* [Data listing]:
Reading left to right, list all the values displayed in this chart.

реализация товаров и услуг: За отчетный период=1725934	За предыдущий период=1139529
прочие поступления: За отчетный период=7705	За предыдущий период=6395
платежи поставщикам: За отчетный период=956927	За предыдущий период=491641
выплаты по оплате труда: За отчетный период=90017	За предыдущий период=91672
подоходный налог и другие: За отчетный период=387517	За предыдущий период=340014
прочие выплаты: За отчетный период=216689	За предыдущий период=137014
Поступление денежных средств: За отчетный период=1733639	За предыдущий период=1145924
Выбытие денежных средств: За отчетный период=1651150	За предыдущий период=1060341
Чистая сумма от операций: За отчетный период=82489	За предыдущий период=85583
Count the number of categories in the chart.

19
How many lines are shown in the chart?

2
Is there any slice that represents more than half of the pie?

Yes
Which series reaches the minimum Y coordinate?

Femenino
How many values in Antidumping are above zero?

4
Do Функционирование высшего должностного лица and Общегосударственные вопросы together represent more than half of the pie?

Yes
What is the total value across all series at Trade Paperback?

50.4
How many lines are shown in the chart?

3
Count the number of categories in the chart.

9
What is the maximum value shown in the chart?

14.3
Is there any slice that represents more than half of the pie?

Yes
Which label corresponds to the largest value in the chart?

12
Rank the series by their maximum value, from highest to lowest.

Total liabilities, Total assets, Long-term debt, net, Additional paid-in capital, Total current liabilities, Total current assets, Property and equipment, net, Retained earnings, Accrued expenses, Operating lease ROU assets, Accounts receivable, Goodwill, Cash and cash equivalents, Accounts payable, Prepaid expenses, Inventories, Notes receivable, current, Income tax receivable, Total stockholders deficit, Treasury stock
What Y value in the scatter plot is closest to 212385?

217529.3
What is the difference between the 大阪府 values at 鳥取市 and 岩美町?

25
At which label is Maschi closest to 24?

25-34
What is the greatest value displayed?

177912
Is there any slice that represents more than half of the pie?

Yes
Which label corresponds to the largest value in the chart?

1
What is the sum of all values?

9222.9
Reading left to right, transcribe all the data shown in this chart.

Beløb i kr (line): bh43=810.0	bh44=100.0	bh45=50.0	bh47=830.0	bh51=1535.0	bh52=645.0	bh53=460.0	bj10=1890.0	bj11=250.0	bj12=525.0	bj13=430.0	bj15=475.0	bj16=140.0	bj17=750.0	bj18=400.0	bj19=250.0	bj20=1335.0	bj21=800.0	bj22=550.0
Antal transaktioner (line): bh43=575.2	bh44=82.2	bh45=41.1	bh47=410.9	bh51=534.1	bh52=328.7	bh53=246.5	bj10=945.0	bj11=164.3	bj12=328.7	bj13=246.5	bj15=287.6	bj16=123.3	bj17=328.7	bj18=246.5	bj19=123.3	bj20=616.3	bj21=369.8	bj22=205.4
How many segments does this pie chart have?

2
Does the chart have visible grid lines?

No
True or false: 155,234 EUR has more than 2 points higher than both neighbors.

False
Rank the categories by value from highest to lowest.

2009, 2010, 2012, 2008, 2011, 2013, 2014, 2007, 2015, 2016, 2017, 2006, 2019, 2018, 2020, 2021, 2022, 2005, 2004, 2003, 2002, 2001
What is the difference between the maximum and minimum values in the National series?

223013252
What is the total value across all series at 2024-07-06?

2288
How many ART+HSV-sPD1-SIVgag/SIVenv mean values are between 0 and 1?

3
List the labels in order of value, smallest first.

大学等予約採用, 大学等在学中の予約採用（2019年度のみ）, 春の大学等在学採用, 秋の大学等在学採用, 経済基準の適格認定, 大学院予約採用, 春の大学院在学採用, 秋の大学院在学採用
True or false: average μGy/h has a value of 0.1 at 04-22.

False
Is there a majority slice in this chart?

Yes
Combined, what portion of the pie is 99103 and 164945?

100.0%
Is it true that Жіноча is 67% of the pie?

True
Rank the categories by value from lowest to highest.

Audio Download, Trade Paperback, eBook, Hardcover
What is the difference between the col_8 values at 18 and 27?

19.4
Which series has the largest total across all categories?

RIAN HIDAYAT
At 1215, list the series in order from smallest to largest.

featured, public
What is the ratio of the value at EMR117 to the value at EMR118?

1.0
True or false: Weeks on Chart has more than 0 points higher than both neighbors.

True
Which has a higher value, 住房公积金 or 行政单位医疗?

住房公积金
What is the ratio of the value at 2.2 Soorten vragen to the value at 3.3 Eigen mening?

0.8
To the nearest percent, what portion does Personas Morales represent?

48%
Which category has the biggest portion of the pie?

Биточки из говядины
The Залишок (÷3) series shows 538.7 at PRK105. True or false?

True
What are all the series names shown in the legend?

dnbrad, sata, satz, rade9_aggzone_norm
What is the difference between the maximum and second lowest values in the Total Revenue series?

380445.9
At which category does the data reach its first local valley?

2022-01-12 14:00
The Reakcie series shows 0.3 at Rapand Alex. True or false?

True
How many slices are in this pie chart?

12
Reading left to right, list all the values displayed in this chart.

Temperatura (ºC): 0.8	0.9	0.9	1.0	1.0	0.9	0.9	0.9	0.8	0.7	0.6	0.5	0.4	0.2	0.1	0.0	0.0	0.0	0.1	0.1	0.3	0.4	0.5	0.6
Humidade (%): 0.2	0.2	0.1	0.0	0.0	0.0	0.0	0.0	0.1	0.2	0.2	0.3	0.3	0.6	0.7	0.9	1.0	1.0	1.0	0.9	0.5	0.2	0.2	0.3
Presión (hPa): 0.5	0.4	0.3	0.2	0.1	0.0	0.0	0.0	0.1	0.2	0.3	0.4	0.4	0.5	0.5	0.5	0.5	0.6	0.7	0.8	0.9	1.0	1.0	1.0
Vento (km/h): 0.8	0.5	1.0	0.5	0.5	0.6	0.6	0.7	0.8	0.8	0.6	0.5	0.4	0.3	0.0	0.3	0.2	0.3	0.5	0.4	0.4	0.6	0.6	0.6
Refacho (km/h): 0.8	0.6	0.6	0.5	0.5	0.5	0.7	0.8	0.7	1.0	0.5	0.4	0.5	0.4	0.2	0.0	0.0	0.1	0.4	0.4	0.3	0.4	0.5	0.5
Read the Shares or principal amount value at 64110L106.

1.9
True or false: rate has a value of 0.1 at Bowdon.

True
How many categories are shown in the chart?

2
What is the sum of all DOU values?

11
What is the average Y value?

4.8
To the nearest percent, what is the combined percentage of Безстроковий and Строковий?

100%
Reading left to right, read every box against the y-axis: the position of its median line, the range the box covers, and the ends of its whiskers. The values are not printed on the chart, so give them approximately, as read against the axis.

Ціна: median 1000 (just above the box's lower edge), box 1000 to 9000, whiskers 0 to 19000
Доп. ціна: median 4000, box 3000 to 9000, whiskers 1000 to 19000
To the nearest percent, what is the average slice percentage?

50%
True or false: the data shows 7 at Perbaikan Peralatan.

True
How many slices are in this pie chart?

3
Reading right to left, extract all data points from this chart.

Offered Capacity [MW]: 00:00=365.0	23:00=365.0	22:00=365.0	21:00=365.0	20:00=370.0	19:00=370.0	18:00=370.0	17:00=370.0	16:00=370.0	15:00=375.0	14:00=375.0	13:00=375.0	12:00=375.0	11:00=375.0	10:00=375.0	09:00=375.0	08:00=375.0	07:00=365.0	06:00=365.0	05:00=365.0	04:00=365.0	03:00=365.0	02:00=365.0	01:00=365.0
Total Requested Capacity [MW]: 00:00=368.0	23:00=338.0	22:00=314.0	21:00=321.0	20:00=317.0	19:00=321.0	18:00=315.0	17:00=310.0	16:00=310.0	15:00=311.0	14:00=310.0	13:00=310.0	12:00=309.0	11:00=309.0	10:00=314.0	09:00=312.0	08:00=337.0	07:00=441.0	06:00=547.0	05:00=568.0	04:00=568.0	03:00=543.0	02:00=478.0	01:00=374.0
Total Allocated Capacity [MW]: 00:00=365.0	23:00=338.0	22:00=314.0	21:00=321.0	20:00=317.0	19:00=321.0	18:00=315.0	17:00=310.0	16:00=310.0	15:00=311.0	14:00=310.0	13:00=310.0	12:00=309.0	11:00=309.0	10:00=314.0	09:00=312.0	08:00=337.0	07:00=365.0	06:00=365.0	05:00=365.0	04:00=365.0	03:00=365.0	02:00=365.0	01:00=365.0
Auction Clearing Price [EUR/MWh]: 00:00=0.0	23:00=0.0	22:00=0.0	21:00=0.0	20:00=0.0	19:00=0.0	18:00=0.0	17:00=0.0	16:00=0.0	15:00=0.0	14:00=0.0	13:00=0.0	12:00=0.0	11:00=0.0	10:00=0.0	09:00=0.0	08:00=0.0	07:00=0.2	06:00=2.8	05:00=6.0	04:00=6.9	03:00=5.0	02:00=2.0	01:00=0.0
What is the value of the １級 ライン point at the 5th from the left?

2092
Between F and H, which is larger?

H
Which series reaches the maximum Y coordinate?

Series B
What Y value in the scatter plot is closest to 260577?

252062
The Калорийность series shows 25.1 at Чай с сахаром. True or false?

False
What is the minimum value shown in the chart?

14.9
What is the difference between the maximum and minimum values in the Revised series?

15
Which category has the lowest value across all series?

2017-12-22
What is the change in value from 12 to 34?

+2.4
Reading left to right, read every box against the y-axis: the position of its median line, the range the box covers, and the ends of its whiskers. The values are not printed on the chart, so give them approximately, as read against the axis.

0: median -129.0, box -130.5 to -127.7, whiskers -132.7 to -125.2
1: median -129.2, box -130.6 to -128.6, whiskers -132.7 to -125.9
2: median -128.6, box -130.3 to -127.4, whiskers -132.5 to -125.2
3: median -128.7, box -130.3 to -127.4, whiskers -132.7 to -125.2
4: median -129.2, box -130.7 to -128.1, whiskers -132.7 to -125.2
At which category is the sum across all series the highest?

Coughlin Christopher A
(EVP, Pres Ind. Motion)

* [Exercise requirements]:
Collect every line in the listing above that contains the word "many", copying each one in full. Matches must have the same case.

* [Your response]:
How many lines are shown in the chart?
How many values in Antidumping are above zero?
How many lines are shown in the chart?
How many segments does this pie chart have?
How many ART+HSV-sPD1-SIVgag/SIVenv mean values are between 0 and 1?
How many slices are in this pie chart?
How many categories are shown in the chart?
How many slices are in this pie chart?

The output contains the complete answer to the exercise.